From the listing below, output only the lines starting at the line that has "(at 8.63 3.05)" and ending at the line that has "(fp_line (start -3 -3)", exactly as they appear, ends included.

- _EXTRACTED INFORMATION_:
##########

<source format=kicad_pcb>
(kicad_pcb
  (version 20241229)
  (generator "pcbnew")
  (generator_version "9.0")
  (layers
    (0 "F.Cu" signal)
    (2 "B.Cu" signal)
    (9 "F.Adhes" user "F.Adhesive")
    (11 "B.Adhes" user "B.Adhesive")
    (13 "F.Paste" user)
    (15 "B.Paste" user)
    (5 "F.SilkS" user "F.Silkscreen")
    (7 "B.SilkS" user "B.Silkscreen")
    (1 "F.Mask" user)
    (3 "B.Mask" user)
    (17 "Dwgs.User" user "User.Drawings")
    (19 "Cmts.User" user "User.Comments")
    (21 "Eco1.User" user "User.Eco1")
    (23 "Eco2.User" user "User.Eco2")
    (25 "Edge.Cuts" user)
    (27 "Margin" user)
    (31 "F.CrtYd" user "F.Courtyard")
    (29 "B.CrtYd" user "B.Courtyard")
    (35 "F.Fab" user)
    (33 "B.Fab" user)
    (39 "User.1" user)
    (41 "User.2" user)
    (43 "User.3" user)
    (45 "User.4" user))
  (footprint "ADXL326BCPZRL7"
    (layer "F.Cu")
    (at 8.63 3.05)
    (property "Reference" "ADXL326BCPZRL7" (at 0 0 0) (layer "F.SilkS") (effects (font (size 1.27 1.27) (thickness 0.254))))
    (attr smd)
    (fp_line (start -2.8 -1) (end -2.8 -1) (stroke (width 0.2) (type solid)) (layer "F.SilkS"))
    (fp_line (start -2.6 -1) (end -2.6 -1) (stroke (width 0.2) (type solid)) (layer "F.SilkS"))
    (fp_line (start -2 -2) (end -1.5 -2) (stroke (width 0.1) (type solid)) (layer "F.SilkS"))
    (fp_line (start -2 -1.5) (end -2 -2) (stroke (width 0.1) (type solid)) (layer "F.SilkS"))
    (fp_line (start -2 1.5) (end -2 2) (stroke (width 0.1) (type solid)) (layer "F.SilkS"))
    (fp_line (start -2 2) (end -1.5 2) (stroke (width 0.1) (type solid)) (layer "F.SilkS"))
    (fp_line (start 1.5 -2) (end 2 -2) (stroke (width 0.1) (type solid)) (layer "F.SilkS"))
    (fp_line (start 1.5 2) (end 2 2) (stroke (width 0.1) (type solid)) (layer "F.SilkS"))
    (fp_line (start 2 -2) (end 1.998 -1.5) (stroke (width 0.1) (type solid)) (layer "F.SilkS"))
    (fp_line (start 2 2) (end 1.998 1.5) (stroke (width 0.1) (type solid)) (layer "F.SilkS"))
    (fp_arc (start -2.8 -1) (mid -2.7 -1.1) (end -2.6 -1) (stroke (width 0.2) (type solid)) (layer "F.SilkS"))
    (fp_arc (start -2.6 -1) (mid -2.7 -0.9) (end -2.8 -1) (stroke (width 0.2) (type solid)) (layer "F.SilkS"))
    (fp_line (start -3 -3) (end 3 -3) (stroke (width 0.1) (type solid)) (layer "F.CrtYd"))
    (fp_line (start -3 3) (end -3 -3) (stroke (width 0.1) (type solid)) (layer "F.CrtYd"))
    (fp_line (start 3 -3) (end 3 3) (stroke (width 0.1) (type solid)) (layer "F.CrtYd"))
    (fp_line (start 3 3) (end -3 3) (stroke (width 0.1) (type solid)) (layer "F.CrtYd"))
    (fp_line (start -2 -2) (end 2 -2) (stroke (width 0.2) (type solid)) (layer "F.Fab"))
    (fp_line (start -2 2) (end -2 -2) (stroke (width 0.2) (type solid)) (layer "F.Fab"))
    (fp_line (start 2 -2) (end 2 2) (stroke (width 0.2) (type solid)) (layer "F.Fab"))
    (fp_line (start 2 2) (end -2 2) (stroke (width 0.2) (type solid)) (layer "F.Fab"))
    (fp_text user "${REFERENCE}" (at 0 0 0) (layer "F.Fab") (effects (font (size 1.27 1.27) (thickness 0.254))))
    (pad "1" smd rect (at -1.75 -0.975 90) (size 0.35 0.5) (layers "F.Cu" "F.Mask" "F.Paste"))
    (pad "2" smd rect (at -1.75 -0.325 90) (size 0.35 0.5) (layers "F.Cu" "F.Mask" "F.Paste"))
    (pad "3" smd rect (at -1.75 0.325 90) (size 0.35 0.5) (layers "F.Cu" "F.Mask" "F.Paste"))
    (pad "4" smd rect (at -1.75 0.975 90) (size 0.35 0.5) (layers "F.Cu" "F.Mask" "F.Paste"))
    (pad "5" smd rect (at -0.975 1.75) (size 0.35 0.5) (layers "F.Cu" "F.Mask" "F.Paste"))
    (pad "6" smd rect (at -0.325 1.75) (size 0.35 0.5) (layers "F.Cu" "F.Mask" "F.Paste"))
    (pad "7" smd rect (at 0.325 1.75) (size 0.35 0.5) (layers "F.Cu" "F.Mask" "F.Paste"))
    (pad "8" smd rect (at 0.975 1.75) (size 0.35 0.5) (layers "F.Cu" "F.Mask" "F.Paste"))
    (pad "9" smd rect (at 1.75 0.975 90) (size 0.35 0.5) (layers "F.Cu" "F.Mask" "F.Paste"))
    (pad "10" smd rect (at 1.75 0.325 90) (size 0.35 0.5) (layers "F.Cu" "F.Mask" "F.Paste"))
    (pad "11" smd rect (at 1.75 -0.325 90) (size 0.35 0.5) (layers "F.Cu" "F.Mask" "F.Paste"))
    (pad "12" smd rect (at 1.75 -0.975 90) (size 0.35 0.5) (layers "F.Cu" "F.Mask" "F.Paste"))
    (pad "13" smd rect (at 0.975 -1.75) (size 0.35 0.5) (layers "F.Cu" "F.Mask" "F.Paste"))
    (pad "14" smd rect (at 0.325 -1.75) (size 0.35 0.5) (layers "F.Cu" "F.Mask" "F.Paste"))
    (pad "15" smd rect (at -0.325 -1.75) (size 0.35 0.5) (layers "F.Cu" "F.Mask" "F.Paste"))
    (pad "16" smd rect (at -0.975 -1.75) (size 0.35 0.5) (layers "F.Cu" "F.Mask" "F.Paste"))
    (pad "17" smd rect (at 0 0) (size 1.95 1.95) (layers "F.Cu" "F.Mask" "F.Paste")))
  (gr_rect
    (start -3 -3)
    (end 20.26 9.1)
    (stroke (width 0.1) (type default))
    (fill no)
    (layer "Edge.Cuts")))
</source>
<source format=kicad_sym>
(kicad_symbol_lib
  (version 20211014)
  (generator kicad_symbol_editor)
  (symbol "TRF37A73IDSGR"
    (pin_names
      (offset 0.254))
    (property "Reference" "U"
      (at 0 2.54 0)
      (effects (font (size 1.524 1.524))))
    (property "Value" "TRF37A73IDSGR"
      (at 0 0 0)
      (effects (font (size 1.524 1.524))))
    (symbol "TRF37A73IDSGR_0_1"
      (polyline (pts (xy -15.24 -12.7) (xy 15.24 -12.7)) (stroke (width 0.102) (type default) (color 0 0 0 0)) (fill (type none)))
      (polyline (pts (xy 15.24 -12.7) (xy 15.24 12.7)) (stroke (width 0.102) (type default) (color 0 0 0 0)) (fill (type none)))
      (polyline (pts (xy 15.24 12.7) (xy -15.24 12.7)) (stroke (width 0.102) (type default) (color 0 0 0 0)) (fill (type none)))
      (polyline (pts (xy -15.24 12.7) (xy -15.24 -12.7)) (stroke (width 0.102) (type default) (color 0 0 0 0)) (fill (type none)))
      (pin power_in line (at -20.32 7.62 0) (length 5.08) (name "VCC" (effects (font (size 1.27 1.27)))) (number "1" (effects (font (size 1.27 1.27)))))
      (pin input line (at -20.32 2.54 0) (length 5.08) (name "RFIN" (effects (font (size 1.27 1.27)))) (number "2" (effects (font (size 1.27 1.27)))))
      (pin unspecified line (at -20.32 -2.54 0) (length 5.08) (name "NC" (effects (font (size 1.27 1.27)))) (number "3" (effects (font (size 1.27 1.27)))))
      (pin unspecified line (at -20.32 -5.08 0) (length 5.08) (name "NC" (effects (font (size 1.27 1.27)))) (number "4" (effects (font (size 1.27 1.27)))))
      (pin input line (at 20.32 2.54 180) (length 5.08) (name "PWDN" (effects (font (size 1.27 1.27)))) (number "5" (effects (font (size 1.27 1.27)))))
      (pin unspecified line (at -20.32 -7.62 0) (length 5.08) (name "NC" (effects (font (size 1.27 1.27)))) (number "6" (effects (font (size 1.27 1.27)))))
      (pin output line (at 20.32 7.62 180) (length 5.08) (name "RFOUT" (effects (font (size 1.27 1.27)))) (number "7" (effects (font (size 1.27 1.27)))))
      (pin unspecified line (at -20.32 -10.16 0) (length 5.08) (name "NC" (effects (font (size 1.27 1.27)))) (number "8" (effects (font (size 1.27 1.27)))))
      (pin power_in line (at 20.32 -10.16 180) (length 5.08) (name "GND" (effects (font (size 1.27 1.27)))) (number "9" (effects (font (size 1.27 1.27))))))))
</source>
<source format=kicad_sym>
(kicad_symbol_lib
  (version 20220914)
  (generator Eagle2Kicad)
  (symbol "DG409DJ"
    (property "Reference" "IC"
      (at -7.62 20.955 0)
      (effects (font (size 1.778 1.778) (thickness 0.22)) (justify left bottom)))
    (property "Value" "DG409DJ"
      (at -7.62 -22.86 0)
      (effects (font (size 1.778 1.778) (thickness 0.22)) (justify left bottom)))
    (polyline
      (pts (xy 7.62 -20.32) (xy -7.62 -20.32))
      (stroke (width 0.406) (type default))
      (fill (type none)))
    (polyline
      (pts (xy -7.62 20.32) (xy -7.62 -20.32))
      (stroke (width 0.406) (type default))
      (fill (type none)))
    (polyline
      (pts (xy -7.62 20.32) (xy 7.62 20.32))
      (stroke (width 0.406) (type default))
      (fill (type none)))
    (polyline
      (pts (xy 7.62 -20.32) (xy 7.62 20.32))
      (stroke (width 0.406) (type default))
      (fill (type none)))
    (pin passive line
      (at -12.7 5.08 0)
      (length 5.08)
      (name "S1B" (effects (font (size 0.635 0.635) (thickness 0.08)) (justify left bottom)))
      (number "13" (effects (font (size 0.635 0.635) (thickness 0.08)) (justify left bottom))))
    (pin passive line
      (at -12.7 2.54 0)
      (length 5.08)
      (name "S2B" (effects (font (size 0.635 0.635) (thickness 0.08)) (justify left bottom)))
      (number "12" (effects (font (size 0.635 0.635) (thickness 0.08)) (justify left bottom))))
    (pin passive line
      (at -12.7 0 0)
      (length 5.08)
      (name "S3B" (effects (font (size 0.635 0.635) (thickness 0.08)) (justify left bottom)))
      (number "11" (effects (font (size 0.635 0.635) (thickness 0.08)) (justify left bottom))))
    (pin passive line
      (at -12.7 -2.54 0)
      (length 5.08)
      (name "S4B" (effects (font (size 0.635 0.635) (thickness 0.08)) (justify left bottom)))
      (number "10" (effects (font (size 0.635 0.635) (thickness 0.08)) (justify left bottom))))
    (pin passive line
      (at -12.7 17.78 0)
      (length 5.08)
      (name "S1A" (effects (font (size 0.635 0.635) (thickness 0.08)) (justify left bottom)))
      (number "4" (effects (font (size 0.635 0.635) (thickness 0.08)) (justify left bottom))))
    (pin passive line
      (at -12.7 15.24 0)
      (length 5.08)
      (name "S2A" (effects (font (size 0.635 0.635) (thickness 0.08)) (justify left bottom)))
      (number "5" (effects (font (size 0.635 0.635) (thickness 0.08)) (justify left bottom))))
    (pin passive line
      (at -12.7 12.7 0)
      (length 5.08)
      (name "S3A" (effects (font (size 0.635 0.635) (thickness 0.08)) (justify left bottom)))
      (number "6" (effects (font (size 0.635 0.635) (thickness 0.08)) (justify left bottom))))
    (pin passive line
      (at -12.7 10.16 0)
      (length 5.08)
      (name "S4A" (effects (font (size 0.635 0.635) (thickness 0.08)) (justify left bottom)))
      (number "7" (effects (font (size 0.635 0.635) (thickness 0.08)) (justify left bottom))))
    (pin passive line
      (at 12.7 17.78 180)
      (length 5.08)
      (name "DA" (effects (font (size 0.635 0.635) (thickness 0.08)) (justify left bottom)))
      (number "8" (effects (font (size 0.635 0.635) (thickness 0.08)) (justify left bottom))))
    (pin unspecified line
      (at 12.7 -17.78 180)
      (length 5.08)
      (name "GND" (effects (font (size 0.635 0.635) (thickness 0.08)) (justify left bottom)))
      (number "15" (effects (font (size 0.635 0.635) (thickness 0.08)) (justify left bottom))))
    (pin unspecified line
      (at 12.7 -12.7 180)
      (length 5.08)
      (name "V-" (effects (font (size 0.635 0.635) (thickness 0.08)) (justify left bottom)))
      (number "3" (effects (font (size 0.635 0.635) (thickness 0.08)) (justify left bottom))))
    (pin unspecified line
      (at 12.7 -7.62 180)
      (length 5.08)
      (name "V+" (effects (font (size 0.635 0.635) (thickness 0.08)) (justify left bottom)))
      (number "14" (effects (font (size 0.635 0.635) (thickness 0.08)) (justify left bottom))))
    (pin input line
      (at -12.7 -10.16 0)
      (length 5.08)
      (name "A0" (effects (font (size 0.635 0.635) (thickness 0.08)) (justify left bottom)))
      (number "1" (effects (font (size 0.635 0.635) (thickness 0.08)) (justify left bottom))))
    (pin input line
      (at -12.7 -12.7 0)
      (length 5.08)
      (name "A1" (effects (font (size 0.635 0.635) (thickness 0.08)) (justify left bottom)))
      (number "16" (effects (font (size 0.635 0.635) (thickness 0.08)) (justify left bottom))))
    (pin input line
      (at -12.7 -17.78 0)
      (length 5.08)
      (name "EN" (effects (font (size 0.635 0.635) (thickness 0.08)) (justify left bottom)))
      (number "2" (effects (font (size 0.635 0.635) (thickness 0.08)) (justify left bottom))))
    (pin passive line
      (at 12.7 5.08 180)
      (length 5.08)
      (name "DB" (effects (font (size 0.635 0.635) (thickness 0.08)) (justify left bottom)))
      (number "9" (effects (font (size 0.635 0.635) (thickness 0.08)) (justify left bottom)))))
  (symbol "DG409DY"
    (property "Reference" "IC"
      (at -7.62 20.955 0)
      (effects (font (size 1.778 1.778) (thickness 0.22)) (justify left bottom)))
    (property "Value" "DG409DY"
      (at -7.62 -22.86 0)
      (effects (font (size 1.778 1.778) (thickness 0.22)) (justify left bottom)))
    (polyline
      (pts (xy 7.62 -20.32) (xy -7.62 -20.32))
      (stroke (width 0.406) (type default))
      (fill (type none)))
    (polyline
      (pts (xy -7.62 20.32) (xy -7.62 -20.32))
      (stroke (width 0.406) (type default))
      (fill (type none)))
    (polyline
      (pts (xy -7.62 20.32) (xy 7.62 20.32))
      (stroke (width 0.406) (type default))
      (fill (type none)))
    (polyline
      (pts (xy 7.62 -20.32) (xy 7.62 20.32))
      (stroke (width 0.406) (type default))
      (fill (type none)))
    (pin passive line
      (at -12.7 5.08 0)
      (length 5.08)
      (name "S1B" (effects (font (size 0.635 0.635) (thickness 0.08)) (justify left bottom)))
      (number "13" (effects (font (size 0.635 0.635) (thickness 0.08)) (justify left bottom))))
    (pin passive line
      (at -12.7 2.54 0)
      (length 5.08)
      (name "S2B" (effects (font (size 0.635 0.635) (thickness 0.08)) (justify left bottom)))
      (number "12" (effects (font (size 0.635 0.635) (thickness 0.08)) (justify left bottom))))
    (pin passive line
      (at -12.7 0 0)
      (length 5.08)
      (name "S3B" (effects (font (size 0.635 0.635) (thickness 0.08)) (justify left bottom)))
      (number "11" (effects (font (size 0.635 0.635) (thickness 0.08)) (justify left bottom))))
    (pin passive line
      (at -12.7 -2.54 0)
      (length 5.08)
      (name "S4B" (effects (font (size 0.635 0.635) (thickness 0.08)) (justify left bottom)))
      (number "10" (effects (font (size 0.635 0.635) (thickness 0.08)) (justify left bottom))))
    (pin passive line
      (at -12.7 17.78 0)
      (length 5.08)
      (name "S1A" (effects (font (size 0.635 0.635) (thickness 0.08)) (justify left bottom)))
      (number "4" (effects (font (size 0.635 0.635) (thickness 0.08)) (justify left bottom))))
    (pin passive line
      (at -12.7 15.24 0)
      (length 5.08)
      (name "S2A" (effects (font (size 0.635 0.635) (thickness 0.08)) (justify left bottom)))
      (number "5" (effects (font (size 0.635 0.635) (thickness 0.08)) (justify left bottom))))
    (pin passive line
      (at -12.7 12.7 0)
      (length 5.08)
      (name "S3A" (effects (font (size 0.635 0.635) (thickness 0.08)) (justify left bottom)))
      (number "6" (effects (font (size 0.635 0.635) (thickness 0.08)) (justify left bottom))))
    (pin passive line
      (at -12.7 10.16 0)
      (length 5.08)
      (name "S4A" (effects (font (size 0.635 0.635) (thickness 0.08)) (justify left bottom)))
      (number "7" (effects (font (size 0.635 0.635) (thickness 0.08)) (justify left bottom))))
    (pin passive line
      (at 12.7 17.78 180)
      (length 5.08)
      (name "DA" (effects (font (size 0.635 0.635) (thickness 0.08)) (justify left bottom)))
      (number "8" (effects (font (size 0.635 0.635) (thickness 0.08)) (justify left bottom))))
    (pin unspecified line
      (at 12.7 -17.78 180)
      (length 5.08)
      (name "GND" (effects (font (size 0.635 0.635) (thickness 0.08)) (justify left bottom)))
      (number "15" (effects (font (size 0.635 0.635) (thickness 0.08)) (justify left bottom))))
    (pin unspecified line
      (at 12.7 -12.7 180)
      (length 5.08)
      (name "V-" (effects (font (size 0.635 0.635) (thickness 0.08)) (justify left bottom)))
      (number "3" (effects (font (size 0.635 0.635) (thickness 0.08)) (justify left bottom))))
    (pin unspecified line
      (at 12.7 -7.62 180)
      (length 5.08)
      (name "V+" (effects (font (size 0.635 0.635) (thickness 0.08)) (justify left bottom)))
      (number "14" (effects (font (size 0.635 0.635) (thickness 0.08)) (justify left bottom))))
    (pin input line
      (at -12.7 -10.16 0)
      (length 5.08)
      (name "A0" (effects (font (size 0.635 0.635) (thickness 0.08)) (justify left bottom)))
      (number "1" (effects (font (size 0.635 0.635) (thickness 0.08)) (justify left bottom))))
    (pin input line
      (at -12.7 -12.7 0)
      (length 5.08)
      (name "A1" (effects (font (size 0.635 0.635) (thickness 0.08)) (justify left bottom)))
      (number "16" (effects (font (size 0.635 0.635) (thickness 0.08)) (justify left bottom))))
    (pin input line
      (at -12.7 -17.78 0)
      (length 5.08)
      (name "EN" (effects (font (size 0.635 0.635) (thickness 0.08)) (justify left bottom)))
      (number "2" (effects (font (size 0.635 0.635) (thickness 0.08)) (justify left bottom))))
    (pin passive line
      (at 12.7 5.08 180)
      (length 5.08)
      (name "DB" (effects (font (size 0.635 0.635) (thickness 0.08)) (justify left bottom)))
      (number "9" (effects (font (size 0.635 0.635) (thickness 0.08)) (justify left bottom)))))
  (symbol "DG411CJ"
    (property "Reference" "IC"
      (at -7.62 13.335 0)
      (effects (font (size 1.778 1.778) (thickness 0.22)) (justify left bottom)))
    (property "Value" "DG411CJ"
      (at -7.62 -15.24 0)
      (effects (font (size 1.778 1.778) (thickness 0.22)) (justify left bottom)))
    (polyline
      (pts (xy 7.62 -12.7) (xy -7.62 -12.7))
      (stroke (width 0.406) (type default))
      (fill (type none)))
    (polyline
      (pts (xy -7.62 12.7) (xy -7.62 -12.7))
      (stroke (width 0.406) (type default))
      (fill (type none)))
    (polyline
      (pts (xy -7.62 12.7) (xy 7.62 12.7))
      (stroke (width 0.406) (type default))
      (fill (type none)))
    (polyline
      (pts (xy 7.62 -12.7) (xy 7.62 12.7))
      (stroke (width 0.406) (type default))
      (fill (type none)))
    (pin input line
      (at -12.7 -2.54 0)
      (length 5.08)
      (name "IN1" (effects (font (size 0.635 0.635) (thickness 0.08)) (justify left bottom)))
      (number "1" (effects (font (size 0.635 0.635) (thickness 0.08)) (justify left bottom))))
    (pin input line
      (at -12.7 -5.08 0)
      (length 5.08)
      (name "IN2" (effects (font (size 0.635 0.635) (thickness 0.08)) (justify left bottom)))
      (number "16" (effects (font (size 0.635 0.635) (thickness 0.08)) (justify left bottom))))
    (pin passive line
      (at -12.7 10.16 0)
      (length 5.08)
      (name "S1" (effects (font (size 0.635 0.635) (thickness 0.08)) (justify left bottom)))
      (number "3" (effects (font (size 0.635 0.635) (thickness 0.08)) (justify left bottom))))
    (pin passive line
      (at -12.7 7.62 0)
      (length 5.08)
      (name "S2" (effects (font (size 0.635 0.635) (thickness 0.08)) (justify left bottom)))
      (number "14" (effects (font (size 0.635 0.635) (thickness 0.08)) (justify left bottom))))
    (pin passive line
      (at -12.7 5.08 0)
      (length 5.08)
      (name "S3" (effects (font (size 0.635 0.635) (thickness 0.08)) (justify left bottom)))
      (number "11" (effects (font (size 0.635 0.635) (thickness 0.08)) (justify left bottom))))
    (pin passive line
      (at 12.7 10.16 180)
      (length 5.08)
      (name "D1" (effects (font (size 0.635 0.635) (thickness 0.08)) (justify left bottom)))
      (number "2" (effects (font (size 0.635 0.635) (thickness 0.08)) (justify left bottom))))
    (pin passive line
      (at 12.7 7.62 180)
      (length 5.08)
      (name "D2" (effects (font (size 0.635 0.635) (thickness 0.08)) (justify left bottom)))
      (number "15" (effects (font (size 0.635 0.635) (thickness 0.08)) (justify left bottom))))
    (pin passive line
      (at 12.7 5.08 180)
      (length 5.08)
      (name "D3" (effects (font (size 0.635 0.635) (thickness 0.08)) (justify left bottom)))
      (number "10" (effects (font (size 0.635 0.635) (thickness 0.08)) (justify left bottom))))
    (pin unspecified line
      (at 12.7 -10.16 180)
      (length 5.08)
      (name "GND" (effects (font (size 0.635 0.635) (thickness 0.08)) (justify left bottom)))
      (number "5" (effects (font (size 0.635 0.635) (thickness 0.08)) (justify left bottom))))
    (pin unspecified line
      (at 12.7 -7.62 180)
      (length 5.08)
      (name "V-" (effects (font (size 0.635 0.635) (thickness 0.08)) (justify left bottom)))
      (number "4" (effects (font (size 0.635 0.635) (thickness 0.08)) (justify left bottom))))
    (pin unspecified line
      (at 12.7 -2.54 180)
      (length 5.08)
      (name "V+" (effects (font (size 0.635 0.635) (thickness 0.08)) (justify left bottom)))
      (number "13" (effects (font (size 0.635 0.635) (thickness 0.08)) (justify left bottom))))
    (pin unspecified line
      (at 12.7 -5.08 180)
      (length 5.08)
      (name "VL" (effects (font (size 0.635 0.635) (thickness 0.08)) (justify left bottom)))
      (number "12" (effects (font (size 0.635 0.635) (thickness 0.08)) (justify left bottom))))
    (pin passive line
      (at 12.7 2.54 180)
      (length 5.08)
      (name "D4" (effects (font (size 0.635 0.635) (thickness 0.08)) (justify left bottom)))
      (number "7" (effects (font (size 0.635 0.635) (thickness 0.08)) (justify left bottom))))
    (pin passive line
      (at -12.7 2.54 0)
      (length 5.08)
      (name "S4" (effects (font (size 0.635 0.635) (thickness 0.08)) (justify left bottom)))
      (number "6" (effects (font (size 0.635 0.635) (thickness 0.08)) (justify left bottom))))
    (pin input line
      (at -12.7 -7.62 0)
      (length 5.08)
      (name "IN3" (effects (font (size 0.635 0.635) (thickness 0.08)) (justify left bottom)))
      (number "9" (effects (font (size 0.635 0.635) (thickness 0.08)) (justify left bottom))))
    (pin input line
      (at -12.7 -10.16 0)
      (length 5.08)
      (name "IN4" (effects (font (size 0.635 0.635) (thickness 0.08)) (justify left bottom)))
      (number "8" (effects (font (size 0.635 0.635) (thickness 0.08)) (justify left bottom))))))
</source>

##########

- _REPLY_:
    (at 8.63 3.05)
    (property "Reference" "ADXL326BCPZRL7" (at 0 0 0) (layer "F.SilkS") (effects (font (size 1.27 1.27) (thickness 0.254))))
    (attr smd)
    (fp_line (start -2.8 -1) (end -2.8 -1) (stroke (width 0.2) (type solid)) (layer "F.SilkS"))
    (fp_line (start -2.6 -1) (end -2.6 -1) (stroke (width 0.2) (type solid)) (layer "F.SilkS"))
    (fp_line (start -2 -2) (end -1.5 -2) (stroke (width 0.1) (type solid)) (layer "F.SilkS"))
    (fp_line (start -2 -1.5) (end -2 -2) (stroke (width 0.1) (type solid)) (layer "F.SilkS"))
    (fp_line (start -2 1.5) (end -2 2) (stroke (width 0.1) (type solid)) (layer "F.SilkS"))
    (fp_line (start -2 2) (end -1.5 2) (stroke (width 0.1) (type solid)) (layer "F.SilkS"))
    (fp_line (start 1.5 -2) (end 2 -2) (stroke (width 0.1) (type solid)) (layer "F.SilkS"))
    (fp_line (start 1.5 2) (end 2 2) (stroke (width 0.1) (type solid)) (layer "F.SilkS"))
    (fp_line (start 2 -2) (end 1.998 -1.5) (stroke (width 0.1) (type solid)) (layer "F.SilkS"))
    (fp_line (start 2 2) (end 1.998 1.5) (stroke (width 0.1) (type solid)) (layer "F.SilkS"))
    (fp_arc (start -2.8 -1) (mid -2.7 -1.1) (end -2.6 -1) (stroke (width 0.2) (type solid)) (layer "F.SilkS"))
    (fp_arc (start -2.6 -1) (mid -2.7 -0.9) (end -2.8 -1) (stroke (width 0.2) (type solid)) (layer "F.SilkS"))
    (fp_line (start -3 -3) (end 3 -3) (stroke (width 0.1) (type solid)) (layer "F.CrtYd"))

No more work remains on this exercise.